Work item -> Would you please copy each line of the listing that mentions "access"?
/---
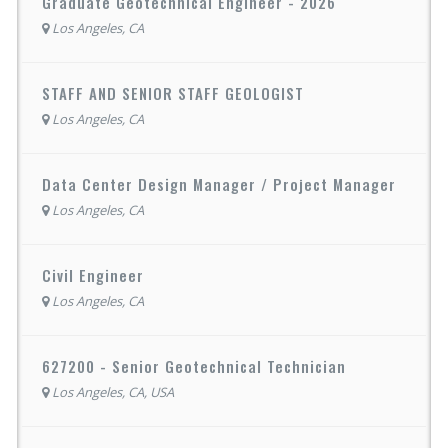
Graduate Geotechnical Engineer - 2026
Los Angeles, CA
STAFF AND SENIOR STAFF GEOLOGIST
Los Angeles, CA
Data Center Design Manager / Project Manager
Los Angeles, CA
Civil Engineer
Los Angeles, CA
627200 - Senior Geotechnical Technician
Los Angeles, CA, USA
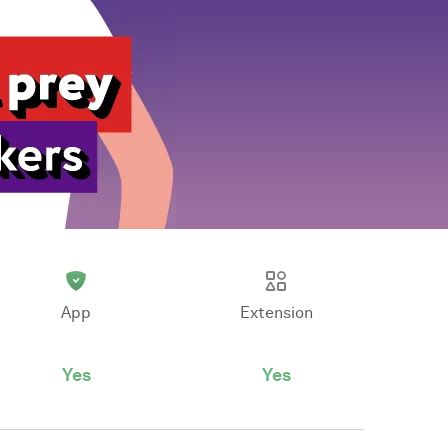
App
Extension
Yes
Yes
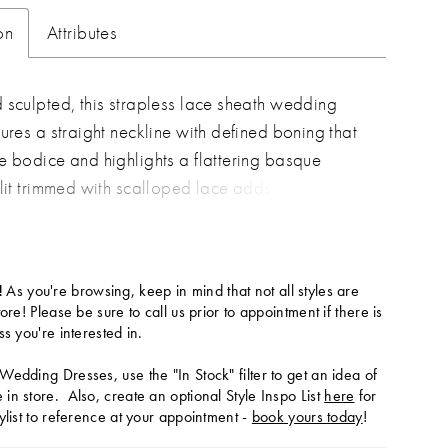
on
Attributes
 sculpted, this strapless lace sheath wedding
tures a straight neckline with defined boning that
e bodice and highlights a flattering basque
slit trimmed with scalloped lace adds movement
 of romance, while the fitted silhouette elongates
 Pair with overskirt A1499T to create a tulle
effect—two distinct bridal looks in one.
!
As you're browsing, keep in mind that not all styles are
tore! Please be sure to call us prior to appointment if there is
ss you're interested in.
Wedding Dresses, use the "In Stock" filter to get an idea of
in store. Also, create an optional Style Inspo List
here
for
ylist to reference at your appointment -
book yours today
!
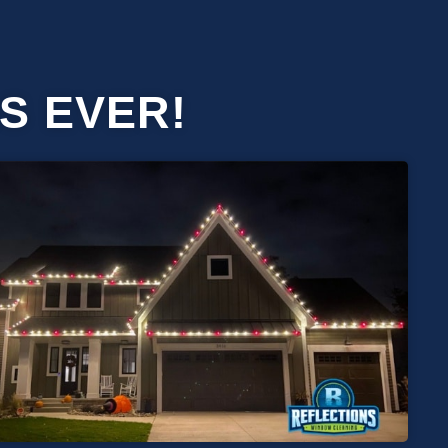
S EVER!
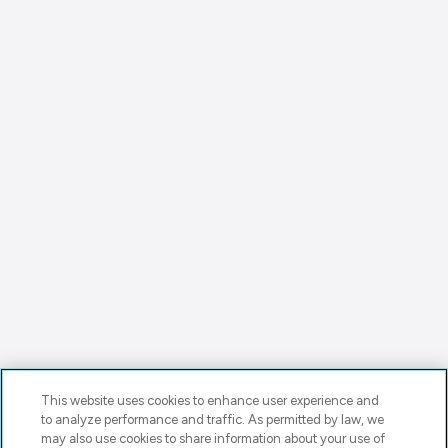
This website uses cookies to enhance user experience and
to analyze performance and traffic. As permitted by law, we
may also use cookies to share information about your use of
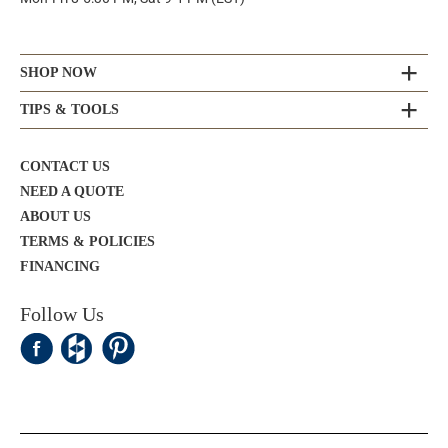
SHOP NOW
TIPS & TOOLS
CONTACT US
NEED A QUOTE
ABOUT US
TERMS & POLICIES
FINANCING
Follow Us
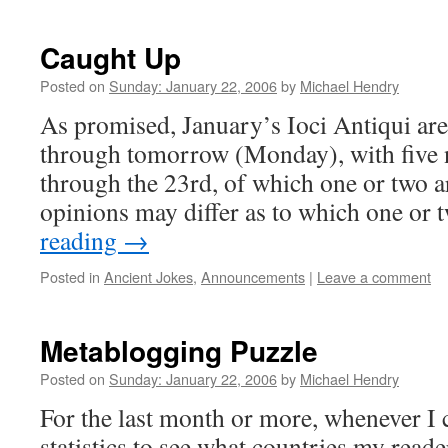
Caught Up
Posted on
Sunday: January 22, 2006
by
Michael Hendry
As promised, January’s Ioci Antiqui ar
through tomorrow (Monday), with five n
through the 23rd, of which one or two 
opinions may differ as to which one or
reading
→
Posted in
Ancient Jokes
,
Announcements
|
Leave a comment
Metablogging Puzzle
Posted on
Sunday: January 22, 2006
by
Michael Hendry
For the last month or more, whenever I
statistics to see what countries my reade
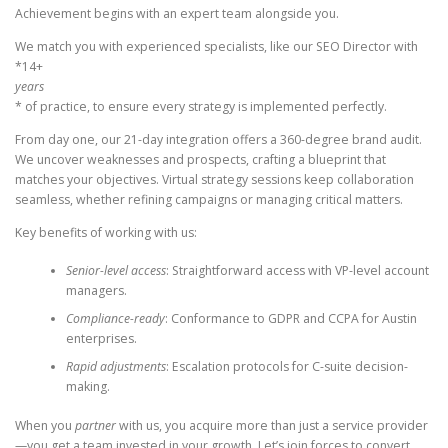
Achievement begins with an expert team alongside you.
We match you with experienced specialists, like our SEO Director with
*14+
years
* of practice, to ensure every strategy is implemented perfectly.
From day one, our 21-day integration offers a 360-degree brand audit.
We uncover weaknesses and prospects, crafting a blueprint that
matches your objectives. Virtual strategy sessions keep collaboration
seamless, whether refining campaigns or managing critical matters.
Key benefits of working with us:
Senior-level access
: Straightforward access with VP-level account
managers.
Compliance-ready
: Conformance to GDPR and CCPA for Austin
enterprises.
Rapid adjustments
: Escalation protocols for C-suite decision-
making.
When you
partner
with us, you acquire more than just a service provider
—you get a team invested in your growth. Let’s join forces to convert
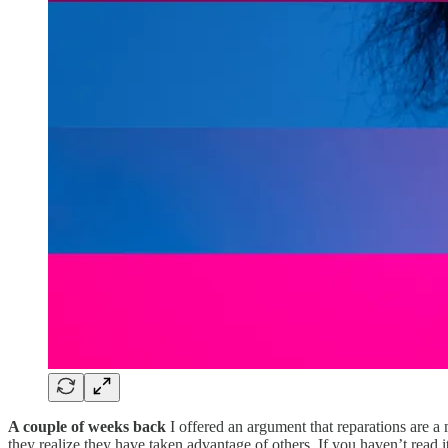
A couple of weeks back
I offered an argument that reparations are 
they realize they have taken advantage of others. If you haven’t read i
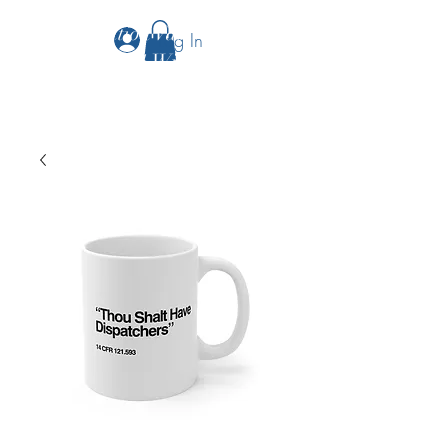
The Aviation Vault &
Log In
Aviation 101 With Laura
\---
Result ->
Senior-level access
: Straightforward access with VP-level account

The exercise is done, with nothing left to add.